The war on encryption has been tough in the recent days. Apple and the FBI have been locked in a battle that saw the latter “win” by actually finding their own way of decrypting an iPhone without the needed help from the former. WhatsApp is taking no chances with its privacy and in recent times, users have been reporting changes in the app where they are notified of the security status of the person they are communicating with.
In short, the Facebook-owned application has now fully integrated end-to-end encryption into its messaging services. With this, it means only the sender and recipient of a message can actually see the content of the message. In this way, no third party, including the team at WhatsApp, can access the message while on transit. This type of tight encryption, according to the company, is also headed to its voice calling as well as file sharing services.
What it means for security enforcers
Security enforcers have been adamant that communication service providers make use of weaker encryption protocols in order to let them get in whenever they want; however, this hasn’t been an easy sail for them.
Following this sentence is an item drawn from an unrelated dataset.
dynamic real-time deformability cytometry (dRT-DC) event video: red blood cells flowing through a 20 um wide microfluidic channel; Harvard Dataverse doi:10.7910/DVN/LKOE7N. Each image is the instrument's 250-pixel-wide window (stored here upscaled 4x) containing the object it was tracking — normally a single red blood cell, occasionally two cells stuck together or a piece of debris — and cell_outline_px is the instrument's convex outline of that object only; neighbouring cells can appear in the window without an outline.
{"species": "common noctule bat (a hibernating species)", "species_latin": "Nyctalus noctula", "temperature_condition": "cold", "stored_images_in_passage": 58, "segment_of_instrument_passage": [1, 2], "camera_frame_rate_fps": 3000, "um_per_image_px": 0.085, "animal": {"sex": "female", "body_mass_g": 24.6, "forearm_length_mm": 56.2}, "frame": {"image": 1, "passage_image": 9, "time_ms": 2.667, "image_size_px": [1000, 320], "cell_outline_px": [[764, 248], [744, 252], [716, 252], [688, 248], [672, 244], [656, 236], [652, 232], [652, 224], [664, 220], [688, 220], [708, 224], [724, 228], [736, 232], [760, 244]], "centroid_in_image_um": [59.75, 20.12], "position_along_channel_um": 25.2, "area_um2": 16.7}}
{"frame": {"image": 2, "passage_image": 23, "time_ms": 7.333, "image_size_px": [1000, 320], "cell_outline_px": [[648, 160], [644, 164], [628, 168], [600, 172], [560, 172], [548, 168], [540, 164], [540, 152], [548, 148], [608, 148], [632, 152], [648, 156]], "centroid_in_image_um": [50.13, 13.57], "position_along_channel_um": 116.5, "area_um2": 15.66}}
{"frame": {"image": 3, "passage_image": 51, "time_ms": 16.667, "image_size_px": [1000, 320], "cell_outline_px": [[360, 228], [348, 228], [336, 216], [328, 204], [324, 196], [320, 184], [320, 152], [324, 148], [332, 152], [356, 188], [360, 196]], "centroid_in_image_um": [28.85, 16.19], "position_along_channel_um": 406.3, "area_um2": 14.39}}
Of course, the law has its own take on the usage of electronic media and this differs across the globe. You’ll find governments taking control over which encryption methods e-commerce sites and other platforms use so as to be in a position to monitor any suspected activities in a lawful manner. However, what this meant was that online platforms had to use weaker encryption protocols in order to support the intentions of the state. The result of this has been endless cybercrimes, hacking and phishing attacks.
WhatsApp is still a “new” service and in many government’s communication laws, it has yet to find a place. It is neither a telecom or internet service provider and as such, it is rarely affected by the telecommunications regulations in many markets. However, with WhatsApp seeing through more than 30 billion messages in addition to the fact that the app and others such as Skype, Telegram and so on have been seen as mediums through which terrorists and criminals plan their attacks, it is becoming a concern for many security enforcers.
Governments want to be allowed to intercept, monitor and decrypt not just WhatsApp messages, but also other online platforms that people communicate through. However, now that Facebook has integrated this end-to-end encryption technology into the most popular chat app, it means complying with this regulation in certain markets would be impossible. The result of this would be completely killing the app in the affected markets.